Task directions
Can you copy out, word for word, the data from its very first line through the line that contains "genus: Andricus", including that line?

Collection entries
((
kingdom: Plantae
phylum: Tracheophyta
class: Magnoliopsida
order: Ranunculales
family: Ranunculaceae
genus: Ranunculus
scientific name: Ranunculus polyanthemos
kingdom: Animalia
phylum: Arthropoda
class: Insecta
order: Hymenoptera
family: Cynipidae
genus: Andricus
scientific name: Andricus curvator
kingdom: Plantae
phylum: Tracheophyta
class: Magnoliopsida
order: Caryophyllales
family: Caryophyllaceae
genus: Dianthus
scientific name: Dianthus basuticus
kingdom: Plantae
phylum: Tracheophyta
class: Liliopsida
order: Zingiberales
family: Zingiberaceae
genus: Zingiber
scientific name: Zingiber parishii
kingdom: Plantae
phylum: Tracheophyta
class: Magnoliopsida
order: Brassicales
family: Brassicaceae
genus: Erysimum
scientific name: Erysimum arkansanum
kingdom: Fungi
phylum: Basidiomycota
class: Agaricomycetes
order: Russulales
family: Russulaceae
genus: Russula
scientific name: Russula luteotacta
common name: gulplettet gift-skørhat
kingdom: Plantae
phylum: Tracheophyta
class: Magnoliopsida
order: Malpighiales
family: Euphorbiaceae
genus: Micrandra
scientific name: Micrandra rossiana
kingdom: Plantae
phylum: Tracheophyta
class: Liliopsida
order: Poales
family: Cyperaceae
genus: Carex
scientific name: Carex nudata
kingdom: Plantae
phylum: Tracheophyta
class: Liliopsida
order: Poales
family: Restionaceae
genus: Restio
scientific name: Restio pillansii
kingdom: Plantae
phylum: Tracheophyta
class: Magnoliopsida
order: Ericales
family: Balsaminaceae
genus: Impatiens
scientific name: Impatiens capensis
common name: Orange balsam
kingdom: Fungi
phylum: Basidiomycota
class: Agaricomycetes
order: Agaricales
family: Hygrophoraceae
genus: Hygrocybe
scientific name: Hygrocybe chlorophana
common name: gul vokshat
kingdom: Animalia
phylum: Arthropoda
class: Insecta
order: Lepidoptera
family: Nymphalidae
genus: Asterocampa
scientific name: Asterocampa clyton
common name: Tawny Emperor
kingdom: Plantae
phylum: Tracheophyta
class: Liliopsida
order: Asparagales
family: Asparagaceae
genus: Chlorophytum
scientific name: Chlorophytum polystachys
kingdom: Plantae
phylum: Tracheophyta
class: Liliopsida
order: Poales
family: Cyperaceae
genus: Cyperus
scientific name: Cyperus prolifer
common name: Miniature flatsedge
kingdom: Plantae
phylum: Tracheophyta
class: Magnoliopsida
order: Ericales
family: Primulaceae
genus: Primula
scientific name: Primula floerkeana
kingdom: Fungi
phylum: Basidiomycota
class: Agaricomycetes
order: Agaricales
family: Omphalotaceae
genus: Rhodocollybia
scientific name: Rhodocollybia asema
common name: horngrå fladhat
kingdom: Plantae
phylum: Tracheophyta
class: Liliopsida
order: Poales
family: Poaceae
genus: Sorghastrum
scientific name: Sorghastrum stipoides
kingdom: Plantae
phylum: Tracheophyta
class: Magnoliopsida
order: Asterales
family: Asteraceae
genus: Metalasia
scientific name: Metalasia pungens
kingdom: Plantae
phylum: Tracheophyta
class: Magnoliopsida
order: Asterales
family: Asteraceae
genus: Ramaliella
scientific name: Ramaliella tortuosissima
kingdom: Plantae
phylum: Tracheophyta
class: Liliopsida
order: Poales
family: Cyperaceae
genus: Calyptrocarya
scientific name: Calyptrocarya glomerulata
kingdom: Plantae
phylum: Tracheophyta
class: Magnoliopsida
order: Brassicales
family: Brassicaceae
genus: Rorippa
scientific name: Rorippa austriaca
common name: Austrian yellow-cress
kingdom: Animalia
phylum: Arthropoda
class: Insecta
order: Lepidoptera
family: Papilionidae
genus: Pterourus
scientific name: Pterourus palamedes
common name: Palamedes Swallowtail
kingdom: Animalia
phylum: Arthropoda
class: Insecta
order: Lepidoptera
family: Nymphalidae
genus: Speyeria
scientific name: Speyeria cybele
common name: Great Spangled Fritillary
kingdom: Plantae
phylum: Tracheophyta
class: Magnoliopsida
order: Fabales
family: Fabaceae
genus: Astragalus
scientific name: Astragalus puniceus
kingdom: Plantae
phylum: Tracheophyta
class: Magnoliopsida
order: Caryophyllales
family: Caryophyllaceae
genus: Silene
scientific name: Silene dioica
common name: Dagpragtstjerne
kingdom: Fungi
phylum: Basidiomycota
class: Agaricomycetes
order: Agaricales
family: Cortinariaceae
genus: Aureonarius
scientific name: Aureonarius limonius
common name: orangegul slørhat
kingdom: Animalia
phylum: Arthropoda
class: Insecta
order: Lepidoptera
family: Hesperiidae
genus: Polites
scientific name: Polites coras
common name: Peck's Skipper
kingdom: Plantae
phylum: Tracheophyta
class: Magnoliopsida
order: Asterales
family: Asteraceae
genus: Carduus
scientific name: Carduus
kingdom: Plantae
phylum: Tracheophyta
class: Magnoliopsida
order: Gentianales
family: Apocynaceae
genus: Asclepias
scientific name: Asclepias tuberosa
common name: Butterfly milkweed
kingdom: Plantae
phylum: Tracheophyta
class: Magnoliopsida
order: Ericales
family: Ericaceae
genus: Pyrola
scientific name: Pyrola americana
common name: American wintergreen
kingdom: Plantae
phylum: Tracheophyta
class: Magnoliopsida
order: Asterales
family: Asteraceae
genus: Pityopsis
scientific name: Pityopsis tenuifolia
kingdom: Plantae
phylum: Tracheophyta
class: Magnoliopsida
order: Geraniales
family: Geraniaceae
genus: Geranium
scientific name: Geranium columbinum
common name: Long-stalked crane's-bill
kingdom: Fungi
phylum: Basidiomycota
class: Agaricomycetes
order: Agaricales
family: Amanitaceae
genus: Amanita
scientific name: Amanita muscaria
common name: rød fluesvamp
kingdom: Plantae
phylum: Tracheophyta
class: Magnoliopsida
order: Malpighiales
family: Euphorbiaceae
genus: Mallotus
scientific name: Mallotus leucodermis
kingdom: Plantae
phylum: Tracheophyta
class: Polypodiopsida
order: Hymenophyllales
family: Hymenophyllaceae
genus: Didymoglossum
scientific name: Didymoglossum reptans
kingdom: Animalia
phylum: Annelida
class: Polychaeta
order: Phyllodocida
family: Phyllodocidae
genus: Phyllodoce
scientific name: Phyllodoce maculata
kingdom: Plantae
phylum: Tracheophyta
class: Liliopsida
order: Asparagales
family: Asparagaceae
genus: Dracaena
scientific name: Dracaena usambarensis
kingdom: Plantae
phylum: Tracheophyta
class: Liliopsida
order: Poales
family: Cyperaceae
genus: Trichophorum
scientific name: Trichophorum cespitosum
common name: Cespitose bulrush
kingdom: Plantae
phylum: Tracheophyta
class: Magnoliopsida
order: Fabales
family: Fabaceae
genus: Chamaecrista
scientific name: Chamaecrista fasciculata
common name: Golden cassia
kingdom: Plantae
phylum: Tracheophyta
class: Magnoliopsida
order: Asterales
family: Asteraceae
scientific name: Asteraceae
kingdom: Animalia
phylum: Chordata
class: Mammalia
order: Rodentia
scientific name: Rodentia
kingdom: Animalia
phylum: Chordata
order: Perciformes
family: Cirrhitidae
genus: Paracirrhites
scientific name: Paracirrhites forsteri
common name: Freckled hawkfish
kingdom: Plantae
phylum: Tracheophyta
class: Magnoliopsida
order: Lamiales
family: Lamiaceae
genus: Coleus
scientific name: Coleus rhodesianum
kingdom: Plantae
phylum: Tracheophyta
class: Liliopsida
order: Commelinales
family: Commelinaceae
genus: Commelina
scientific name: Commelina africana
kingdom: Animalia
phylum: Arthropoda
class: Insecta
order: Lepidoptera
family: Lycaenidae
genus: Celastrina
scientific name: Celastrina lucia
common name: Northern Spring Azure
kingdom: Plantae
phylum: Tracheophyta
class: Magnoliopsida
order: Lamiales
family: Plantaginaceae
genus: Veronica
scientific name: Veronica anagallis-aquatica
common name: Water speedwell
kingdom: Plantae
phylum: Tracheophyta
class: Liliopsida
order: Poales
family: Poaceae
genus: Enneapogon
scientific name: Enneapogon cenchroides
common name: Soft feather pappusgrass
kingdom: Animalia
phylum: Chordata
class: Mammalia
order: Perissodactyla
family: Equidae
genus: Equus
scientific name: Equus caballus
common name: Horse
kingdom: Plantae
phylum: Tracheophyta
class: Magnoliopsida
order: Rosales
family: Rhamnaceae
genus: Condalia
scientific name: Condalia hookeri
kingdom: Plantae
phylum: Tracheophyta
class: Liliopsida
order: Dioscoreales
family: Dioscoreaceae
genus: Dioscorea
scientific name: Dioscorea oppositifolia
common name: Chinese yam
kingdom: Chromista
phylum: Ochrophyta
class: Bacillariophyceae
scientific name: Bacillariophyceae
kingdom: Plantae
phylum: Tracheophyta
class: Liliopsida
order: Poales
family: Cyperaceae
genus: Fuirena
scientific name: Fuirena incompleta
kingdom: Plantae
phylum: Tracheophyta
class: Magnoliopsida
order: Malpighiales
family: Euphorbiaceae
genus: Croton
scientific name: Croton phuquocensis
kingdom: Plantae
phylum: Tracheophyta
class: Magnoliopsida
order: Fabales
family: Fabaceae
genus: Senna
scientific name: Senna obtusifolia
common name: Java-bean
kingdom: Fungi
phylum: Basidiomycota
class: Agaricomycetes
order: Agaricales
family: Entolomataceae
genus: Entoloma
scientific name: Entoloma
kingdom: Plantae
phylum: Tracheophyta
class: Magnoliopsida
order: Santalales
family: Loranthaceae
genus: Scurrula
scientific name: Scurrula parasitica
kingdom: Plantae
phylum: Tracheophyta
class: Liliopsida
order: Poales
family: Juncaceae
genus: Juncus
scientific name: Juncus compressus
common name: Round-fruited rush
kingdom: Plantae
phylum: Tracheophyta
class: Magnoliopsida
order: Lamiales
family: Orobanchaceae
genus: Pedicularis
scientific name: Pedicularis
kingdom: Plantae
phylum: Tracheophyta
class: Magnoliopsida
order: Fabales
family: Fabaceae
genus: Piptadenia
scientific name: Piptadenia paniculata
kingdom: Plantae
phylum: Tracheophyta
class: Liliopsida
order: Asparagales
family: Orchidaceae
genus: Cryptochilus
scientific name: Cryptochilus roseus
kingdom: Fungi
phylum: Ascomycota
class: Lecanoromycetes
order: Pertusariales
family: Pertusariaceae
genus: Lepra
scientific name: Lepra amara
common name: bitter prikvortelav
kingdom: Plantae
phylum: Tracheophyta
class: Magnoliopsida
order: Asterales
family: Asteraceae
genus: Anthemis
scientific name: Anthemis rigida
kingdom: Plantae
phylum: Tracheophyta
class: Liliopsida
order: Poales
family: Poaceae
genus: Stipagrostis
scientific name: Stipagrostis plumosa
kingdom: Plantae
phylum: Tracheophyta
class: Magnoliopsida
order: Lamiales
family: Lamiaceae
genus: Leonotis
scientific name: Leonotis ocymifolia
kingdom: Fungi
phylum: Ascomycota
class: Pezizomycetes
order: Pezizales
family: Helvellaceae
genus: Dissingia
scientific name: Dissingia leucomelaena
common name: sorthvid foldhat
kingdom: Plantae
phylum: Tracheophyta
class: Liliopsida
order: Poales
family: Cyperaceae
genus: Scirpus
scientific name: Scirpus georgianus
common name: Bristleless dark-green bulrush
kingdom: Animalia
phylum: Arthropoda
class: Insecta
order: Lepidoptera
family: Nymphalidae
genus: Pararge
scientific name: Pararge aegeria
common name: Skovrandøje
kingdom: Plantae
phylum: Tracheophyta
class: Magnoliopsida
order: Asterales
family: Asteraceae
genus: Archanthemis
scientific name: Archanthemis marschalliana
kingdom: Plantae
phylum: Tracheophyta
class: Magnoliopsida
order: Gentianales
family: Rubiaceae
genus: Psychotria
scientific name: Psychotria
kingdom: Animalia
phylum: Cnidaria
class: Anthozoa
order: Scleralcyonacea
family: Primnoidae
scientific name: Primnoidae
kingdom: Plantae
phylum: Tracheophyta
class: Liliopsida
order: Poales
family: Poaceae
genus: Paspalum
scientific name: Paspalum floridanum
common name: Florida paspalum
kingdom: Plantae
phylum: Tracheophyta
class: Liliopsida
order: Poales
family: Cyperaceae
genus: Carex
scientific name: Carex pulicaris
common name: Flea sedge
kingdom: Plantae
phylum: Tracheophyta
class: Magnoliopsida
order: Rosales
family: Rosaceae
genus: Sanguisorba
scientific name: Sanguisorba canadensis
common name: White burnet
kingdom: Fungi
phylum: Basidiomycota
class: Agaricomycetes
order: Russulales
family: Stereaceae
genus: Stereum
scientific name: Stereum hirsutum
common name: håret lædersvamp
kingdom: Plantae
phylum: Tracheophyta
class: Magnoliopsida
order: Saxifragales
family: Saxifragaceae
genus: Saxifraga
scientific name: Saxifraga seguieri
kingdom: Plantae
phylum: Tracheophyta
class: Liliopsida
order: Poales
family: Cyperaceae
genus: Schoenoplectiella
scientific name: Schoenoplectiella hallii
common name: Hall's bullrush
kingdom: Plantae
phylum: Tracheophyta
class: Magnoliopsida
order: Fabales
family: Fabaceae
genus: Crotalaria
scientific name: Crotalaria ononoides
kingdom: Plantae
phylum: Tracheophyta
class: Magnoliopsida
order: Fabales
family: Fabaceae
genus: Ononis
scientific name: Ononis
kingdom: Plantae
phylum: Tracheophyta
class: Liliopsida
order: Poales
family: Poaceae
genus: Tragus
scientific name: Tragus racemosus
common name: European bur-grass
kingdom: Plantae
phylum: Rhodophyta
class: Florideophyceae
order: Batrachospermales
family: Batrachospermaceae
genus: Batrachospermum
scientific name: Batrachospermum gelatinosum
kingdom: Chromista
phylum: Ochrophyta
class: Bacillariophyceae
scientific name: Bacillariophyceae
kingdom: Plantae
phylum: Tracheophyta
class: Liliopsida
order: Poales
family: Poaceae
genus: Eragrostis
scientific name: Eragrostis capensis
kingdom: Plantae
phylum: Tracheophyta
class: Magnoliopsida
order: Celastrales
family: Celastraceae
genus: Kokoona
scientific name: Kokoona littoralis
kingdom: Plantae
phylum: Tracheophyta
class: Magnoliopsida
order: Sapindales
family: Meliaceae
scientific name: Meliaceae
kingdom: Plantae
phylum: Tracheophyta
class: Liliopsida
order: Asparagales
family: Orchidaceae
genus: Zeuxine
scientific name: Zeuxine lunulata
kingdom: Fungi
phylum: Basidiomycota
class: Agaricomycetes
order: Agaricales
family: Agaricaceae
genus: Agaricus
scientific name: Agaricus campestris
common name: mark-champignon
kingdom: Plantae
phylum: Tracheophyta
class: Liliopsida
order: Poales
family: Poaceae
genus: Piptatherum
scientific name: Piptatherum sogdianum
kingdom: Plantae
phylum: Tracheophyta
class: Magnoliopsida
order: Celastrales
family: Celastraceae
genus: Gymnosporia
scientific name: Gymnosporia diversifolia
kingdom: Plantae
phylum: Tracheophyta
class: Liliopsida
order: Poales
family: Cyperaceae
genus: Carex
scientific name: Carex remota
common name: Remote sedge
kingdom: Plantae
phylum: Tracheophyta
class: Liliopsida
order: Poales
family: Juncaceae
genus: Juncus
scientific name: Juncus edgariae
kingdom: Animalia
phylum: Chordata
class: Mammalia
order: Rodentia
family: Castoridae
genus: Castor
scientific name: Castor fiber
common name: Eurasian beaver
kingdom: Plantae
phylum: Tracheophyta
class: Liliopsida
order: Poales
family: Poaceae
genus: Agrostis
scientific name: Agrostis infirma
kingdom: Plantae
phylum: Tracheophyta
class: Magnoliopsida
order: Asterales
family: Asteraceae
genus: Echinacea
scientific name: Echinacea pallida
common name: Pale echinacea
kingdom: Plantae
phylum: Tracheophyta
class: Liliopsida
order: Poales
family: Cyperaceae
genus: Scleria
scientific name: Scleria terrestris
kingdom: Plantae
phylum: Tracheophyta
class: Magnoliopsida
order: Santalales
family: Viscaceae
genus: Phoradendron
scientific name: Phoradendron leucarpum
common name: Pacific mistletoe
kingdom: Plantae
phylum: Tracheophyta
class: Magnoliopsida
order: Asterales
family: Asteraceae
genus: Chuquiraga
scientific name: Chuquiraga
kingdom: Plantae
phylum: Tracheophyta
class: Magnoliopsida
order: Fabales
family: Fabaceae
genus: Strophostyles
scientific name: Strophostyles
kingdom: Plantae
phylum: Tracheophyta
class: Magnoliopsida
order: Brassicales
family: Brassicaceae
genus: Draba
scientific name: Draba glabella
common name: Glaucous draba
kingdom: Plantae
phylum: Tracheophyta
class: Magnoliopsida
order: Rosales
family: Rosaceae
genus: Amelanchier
))
Correct output
kingdom: Plantae
phylum: Tracheophyta
class: Magnoliopsida
order: Ranunculales
family: Ranunculaceae
genus: Ranunculus
scientific name: Ranunculus polyanthemos
kingdom: Animalia
phylum: Arthropoda
class: Insecta
order: Hymenoptera
family: Cynipidae
genus: Andricus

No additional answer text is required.